Was the flood crisis preventable?
The regime could have prevented floods. But, the regime’s Revolutionary Guards (IRGC) have been carrying out systematic deforestation of the Iranian frosts, building unscientific and unnecessary dams, and converting flood routes and dry riverbeds for urban development without proper drainage infrastructure for further looting Iran’s natural resources. In other words, the regime increased the severity of the floods.

In 2019, a devastating flood in Khuzestan province took the lives of hundreds. Yet, the regime did not repair the infrastructures in this province.

“Khuzestan province has been experiencing unprecedented rains for the last two years, which are sometimes accompanied by floods and river floods. In late winter and early spring, after Nowruz [the Persian new year] in 2018, the influx of river water into the villages of Khuzestan, especially in Susangard, caused a lot of damage to the people. The municipality has encroached on the territory of Karun River, and nature has taken back its right (path) from human beings,” wrote the state-run Hamshahri online.

The regime has no intention of helping people.

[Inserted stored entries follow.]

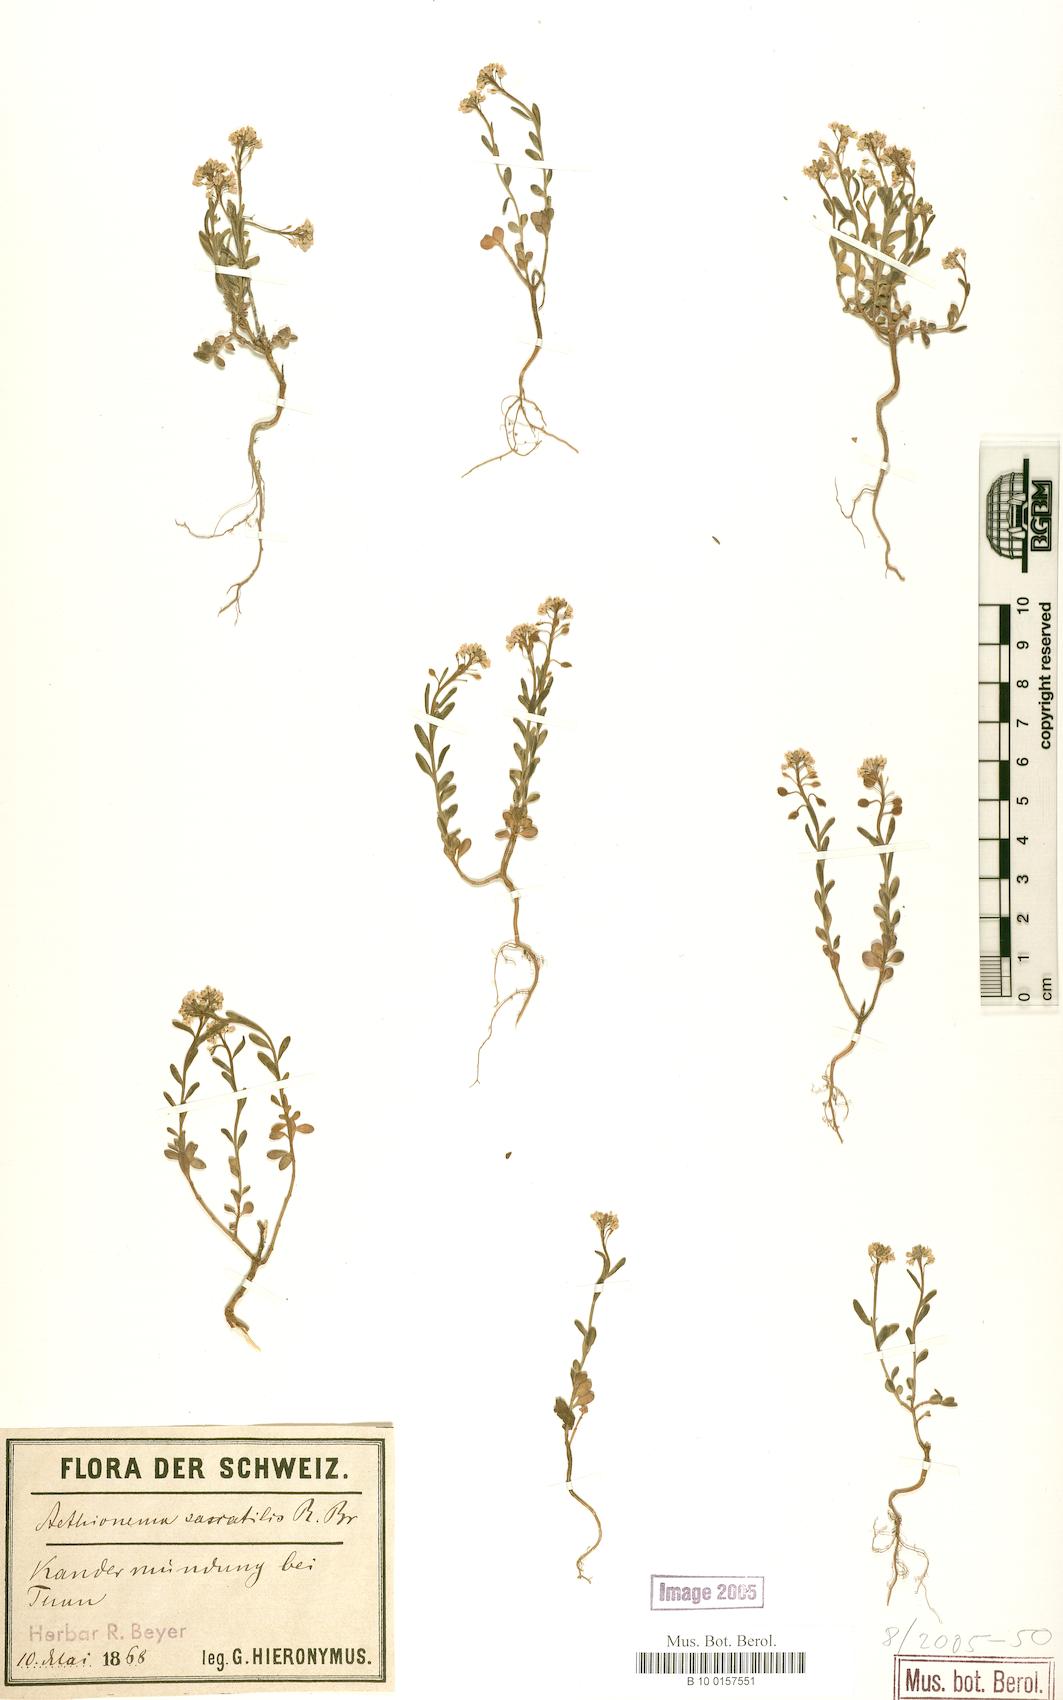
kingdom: Plantae
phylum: Tracheophyta
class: Magnoliopsida
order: Brassicales
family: Brassicaceae
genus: Aethionema
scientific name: Aethionema saxatile
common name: Burnt candytuft
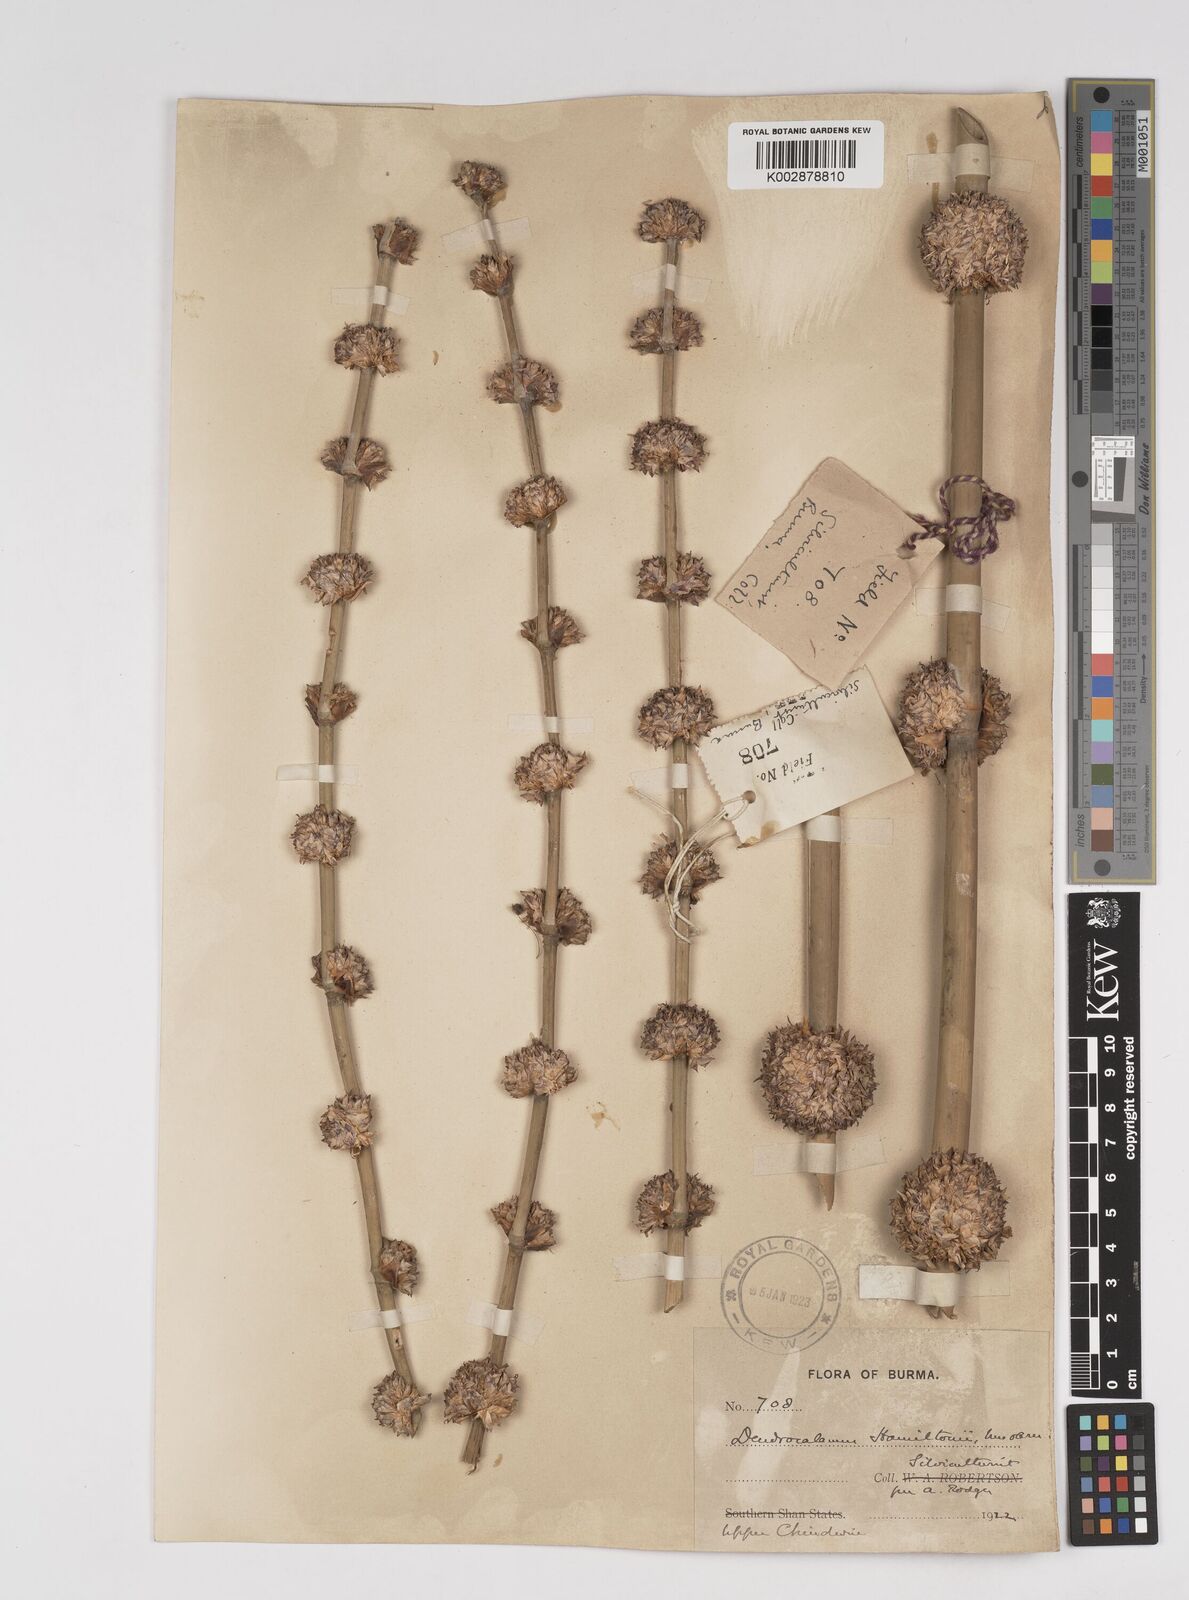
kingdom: Plantae
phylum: Tracheophyta
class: Liliopsida
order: Poales
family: Poaceae
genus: Dendrocalamus
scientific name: Dendrocalamus hamiltonii
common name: Tama bamboo
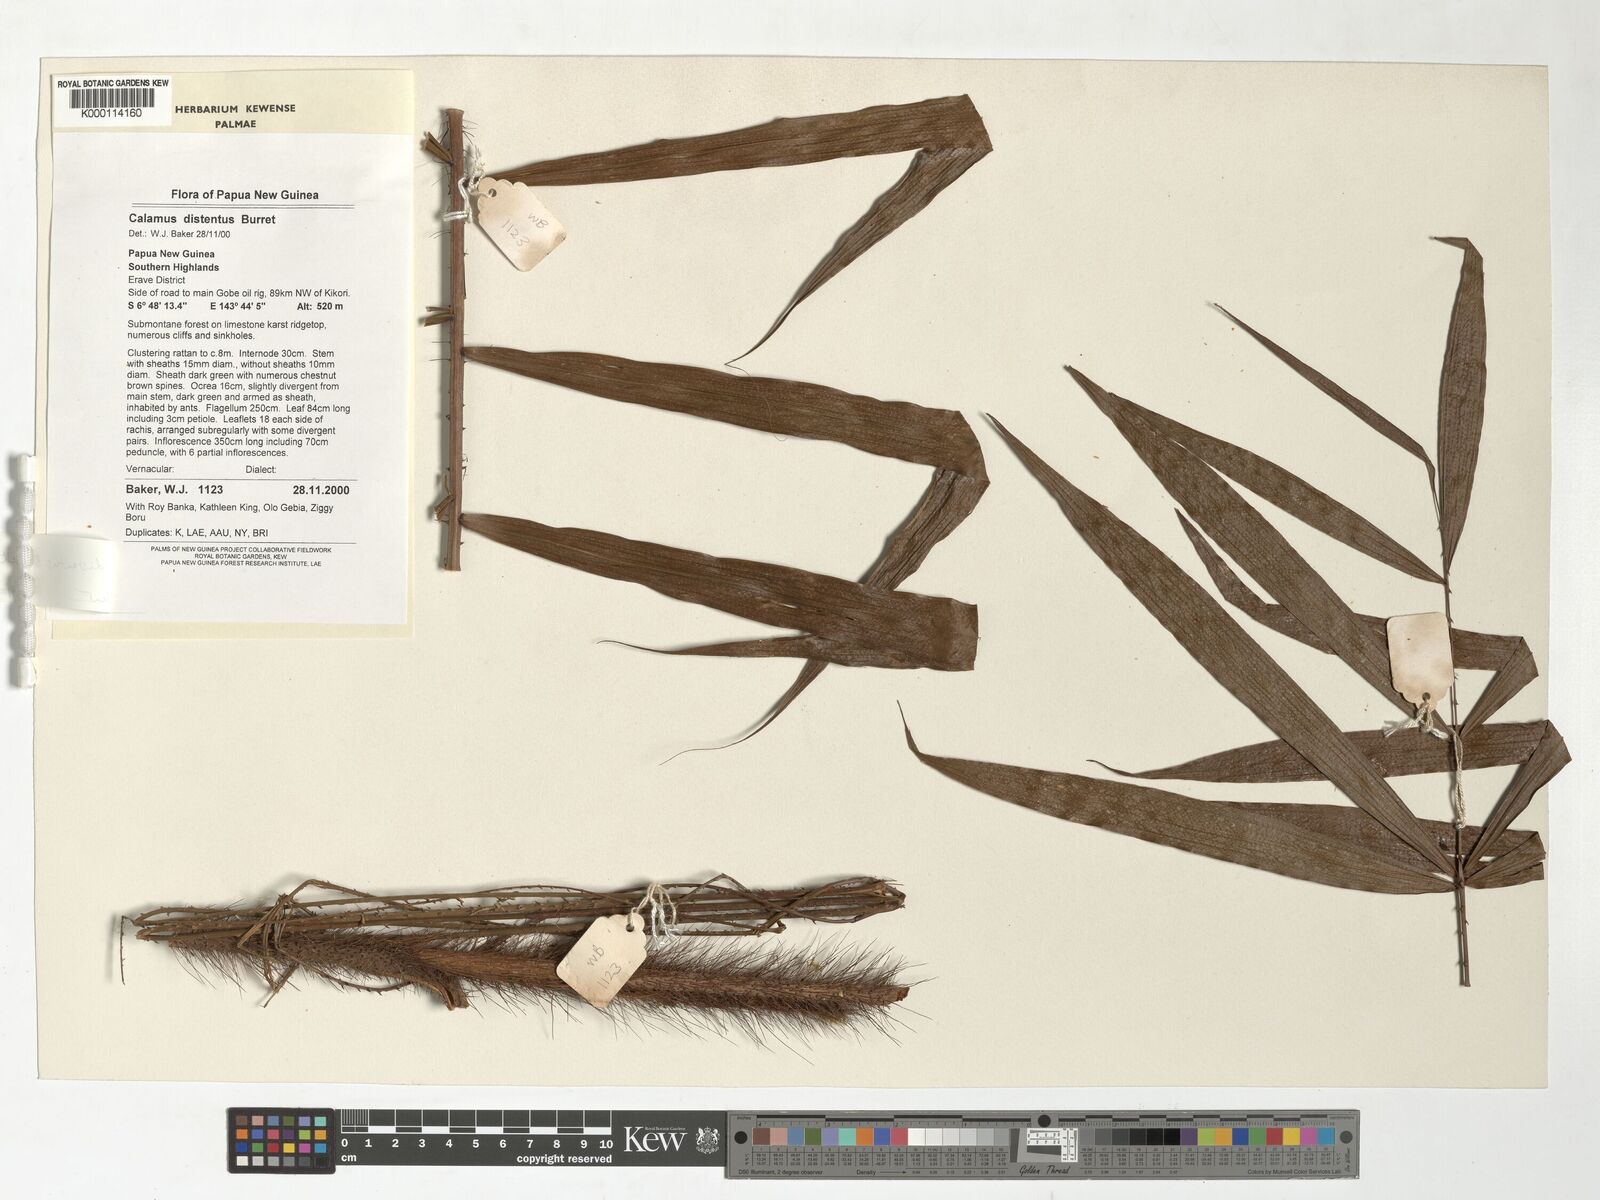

People’s protests in Khuzestan’s flood-stricken cities over the regime’s inaction underline that people recognize the regime as the real reason for all the crises in Iran. In 2019, instead of helping people, the regime sent military convoys to Khuzestan province to oppress possible protests.

Mrs. Maryam Rajavi, the President-elect of the National Council of Resistance of Iran (NCRI), expressed her condolences to Khuzestan’s flood-stricken people.
“My thoughts go out to my countrymen in the flood-hit provinces. I call for national solidarity and cooperation to aid them. I call on our courageous youths and popular councils to provide support to the affected women and children,” Mrs. Rajavi wrote on Twitter.

“As our countrymen face the coronavirus catastrophe and flash floods, the ruling mullahs have made natural disasters 100 times more damaging with their inhuman policies. They have wasted the country’s assets on nuclear and missile projects and on the export of terrorism and warmongering,” Mrs. Rajavi stressed.